The Texas Clean Rivers Program (CRP) was implemented to maintain and improve the quality of surface water resources within each river basin in Texas. The CRP is a partnership involving the TCEQ, other state agencies, river authorities, local governments, industry, and citizens. Using a watershed management approach, CRP partner agencies work with the TCEQ to identify and evaluate surface water quality issues and to establish priorities for corrective action. The CRP provides a vehicle for local, regional, and statewide interests to examine water quality issues on a watershed basis. Planning and management by watershed allows the examination of complex relationships between water resources and human activity. The water quality assessments performed under the CRP focus on the cumulative effects of a variety of potential pollutant sources within the context of the natural setting of a particular watershed.
In 1991 the Texas Legislature passed the Texas Clean Rivers Act in response to growing concerns that water resource issues were not being addressed in a holistic manner. This legislation requires that water quality assessments be conducted for each river basin in Texas using an approach that integrates water quality issues within a river basin or watershed. To fund the program, the TCEQ assesses a fee from permit holders for water use and wastewater discharges.

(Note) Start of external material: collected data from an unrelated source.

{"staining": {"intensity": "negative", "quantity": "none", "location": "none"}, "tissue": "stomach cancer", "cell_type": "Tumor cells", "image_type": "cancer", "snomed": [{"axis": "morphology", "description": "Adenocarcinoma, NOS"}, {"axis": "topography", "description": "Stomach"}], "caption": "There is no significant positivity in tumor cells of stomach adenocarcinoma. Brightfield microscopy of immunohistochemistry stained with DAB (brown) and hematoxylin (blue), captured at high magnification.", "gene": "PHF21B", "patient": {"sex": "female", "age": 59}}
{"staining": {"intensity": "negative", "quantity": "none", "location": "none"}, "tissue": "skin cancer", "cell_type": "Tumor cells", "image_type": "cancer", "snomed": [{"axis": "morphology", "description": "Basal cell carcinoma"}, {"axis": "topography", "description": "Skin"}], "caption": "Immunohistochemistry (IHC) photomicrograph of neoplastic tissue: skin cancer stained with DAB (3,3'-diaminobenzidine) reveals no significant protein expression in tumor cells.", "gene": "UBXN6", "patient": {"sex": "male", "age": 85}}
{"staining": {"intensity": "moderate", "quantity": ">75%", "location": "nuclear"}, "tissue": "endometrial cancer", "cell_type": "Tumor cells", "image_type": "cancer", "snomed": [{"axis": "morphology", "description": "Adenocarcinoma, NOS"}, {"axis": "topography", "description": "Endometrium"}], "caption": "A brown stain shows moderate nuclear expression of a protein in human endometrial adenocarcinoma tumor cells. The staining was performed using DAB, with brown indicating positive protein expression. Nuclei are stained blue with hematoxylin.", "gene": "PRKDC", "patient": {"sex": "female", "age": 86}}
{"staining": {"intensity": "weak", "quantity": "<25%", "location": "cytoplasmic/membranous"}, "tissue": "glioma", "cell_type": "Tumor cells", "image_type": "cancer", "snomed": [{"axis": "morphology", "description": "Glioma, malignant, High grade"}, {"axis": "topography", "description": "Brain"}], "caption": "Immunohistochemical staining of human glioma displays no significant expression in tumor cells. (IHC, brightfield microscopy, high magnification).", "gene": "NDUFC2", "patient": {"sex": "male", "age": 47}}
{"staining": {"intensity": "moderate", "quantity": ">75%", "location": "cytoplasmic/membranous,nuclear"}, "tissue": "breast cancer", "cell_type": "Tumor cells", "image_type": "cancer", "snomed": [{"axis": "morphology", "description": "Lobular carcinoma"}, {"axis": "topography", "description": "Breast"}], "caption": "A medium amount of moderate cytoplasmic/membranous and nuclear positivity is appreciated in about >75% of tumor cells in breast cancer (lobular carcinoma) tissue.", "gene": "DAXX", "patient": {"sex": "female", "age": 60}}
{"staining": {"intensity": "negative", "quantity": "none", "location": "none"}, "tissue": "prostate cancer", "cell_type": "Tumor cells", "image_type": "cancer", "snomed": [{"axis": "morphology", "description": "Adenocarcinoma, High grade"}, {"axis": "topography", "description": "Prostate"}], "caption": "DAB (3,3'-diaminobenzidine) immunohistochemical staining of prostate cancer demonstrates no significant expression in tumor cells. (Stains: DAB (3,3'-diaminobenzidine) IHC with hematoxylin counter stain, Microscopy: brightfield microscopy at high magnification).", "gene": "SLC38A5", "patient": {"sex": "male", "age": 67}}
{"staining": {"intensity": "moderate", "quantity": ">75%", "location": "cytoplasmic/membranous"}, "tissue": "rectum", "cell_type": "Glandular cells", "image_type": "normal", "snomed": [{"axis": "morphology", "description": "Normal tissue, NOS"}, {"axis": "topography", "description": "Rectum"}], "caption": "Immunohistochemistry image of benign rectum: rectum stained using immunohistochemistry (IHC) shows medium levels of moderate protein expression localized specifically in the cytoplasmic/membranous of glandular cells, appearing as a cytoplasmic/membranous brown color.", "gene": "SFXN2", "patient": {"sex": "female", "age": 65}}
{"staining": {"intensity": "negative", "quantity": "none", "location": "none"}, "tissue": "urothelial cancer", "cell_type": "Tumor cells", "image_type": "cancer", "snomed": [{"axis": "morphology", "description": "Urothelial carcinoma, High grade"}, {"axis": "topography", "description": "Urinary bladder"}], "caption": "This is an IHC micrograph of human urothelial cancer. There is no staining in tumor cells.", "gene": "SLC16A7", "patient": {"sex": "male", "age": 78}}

The legislation directs the TCEQ to summarize basin-wide assessment report in even-numbered years. The Act also requires the TCEQ to develop rules and to implement a program to issue wastewater discharge permits on a watershed basis. All permits within a given watershed are issued in the same year.
The TCEQ implements the Program by contracting with 15 regional agencies, including river authorities, and councils of government, to conduct regional water quality assessments in the 23 river and coastal basins of Texas. In each basin, the designated partner agency (SRBA) has primary responsibility for surface water quality assessment its basin. For more information visit the Clean Rivers Program web page for links to water quality assessments, guidance, and partner information.
In order to accomplish it’s goals the TCEQ has compiled a set of Deliverables (reports, data, etc.) of which all partner agencies are responsible. These Deliverables are divided into Tasks in order to be received in an organized manner.
The Sulphur River Basin is in the northeast corner of Texas. The basin includes all or part of Fannin, Hunt, Lamar, Hopkins, Red River, Franklin, Titus, Morris, Bowie, Cass and Delta counties.